Maître Xavier Iochum est l'avocat de deux victimes lorraines de l'attentat de Strasbourg. Elles ont fait le choix de rester anonymes. L'une a été blessée physiquement et souffre toujours de séquelles partielles. Les deux présentes des symptômes traumatiques.

"Mes clients ne veulent pas comparaître au procès. Ils ne veulent pas être confrontés de nouveau à ces évènements. Ils tentent d'oublier, mais ils veulent que les choses soient dites et que justice soit faite" explique Maître Iochum.

Cette attaque doit être consacrée comme une attaque grave par l'Etat de droit

Maître Xavier Iochum, avocat de deux victimes de l'attentat de Strasbourg

Pour l'avocat messin, il y a dans ce procès un symbole très fort :

"Le marché de Noël de Strasbourg est un symbole de la culture du Grand Est.
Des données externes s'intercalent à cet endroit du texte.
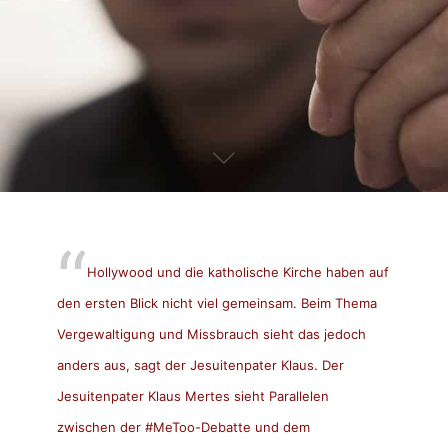
Hollywood und die katholische Kirche haben auf
den ersten Blick nicht viel gemeinsam. Beim Thema
Vergewaltigung und Missbrauch sieht das jedoch
anders aus, sagt der Jesuitenpater Klaus. Der
Jesuitenpater Klaus Mertes sieht Parallelen
zwischen der #MeToo-Debatte und dem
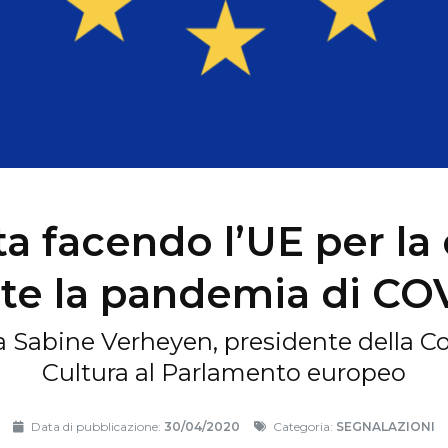
ta facendo l’UE per la 
te la pandemia di CO
ga Sabine Verheyen, presidente della 
Cultura al Parlamento europeo
Data di pubblicazione:
30/04/2020
Categoria:
SEGNALAZIONI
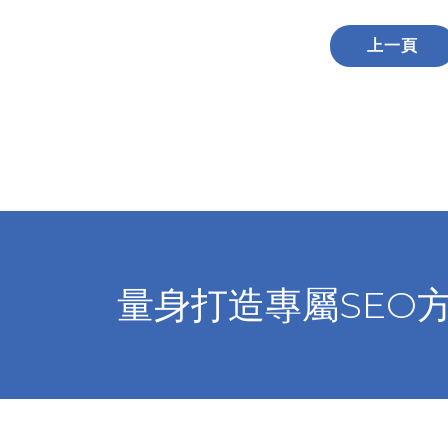
上一頁
量身打造專屬SEO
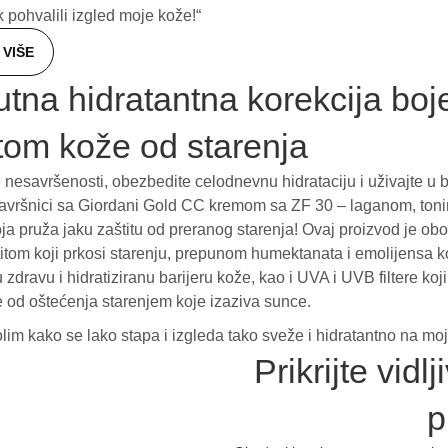
k pohvalili izgled moje kože!“
VIŠE
tna hidratantna korekcija boj
itom kože od starenja
 nesavršenosti, obezbedite celodnevnu hidrataciju i uživajte u bl
završnici sa Giordani Gold CC kremom sa ZF 30 – laganom, to
a pruža jaku zaštitu od preranog starenja! Ovaj proizvod je o
itom koji prkosi starenju, prepunom humektanata i emolijensa ko
 zdravu i hidratiziranu barijeru kože, kao i UVA i UVB filtere ko
že od oštećenja starenjem koje izaziva sunce.
lim kako se lako stapa i izgleda tako sveže i hidratantno na mojo
Prikrijte vidl
p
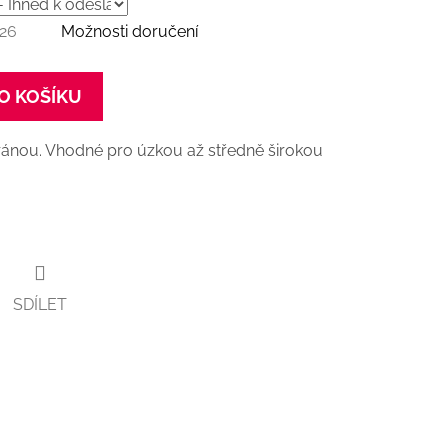
026
Možnosti doručení
O KOŠÍKU
ánou. Vhodné pro úzkou až středně širokou
SDÍLET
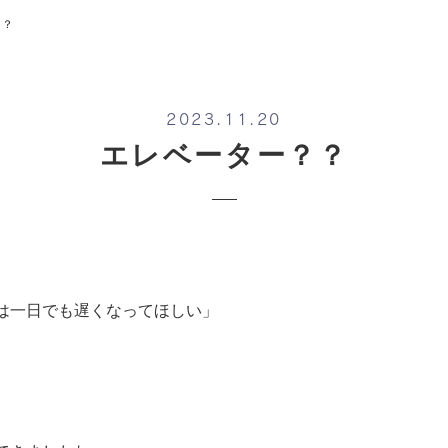
？？
2023.11.20
エレベーター？？
は一日でも遅くなってほしい」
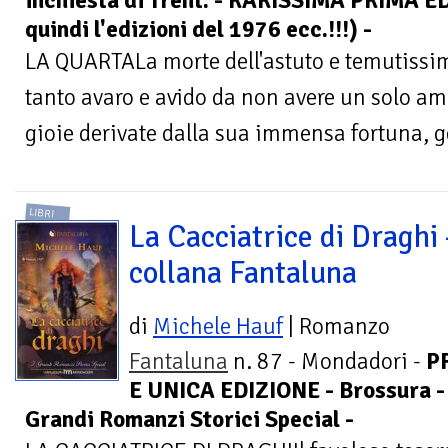
inchiesta di Trent. - RARISSIMA PRIMA E
quindi l'edizioni del 1976 ecc.!!!) -
LA QUARTALa morte dell'astuto e temutiss
tanto avaro e avido da non avere un solo am
gioie derivate dalla sua immensa fortuna, ge
LIBRI
La Cacciatrice di Draghi 
collana Fantaluna
di
Michele Hauf
| Romanzo
Fantaluna
n. 87 - Mondadori -
P
E UNICA EDIZIONE - Brossura - D
Grandi Romanzi Storici Special -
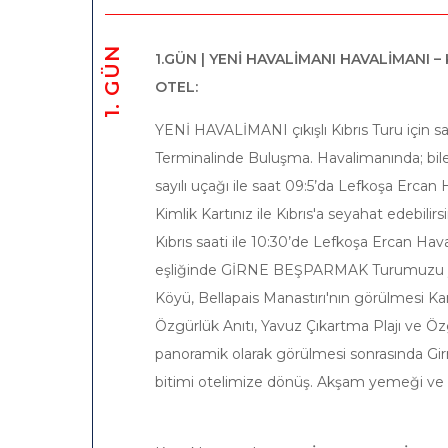
1. GÜN
1.GÜN | YENİ HAVALİMANI HAVALİMANI 
OTEL:
YENİ HAVALİMANI çıkışlı Kıbrıs Turu için
Terminalinde Buluşma. Havalimanında; bilet
sayılı uçağı ile saat 09:5’da Lefkoşa Erca
Kimlik Kartınız ile Kıbrıs'a seyahat edebilirs
Kıbrıs saati ile 10:30’de Lefkoşa Ercan Hav
eşliğinde GİRNE BEŞPARMAK Turumuzu yap
Köyü, Bellapais Manastırı'nın görülmesi Ka
Özgürlük Anıtı, Yavuz Çıkartma Plajı ve Özg
panoramik olarak görülmesi sonrasında Girn
bitimi otelimize dönüş. Akşam yemeği ve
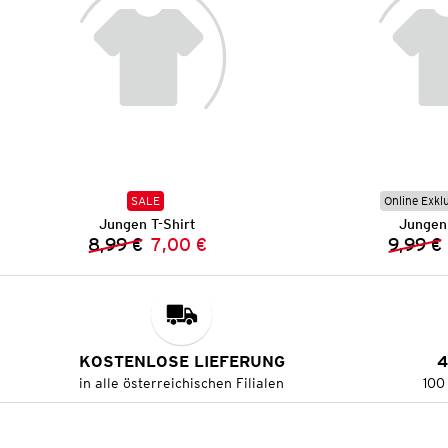
SALE
Online Exkl
Jungen T-Shirt
Jungen 
8,99 €
7,00 €
9,99 €
Vorheriger Preis:
Neuer Preis:
KOSTENLOSE LIEFERUNG
4
in alle österreichischen Filialen
100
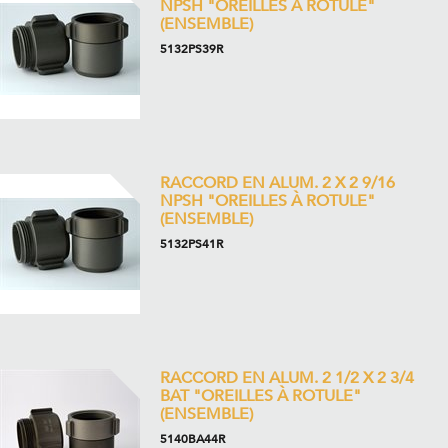
NPSH "OREILLES À ROTULE"
(ENSEMBLE)
5132PS39R
RACCORD EN ALUM. 2 X 2 9/16
NPSH "OREILLES À ROTULE"
(ENSEMBLE)
5132PS41R
RACCORD EN ALUM. 2 1/2 X 2 3/4
BAT "OREILLES À ROTULE"
(ENSEMBLE)
5140BA44R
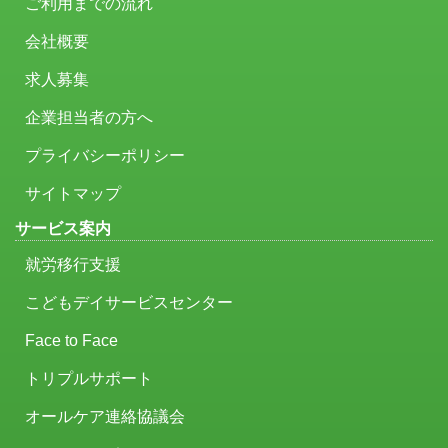
ご利用までの流れ
会社概要
求人募集
企業担当者の方へ
プライバシーポリシー
サイトマップ
サービス案内
就労移行支援
こどもデイサービスセンター
Face to Face
トリプルサポート
オールケア連絡協議会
Il a été attaqué pour ce qu'il représente. Cette attaque doit être consacrée comme une attaque grave par l'État de droit républicain. Ces procès pour actes terroristes ont deux aspects. Ils interrogent nos sociétés occidentales. Il est intéressant de voir quel est le processus du passage à l'acte de ces fichés S, de voir en arrière-plan le tissu relationnel qui ne l'empêche pas et de percer ce phénomène. C'est tout l'intérêt de ces procès depuis les attentats de Charlie et du vendredi 13 Novembre 1995. L'autre aspect, c'est ce besoin collectif, pour un groupe de personnes, qu'une condamnation intervienne."

Du procès, Audrey Wagner n'attend pas grand-chose non plus. Cinq ans après les faits, elle se rendra pourtant à son ouverture ce jeudi 29 février 2024 et y apportera son témoignage avec d'autres victimes quelques jours plus tard :

"Ce procès va mettre un terme à des années de paperasses et mettre toute cette tragédie derrière nous. Ce sera comme un enterrement... mais ça fera toujours partie de nous".

Pour la première fois cette année, Audrey Wagner est retournée au marché de Noël, mais seulement place Broglie. Pas en plein centre... La rue de l'attentat, elle n'est pas près d'y remettre les pieds : "je peux en faire le tour, rien ne m'oblige à y aller, je préfère ne pas savoir ce que ça me ferait d'y retourner...".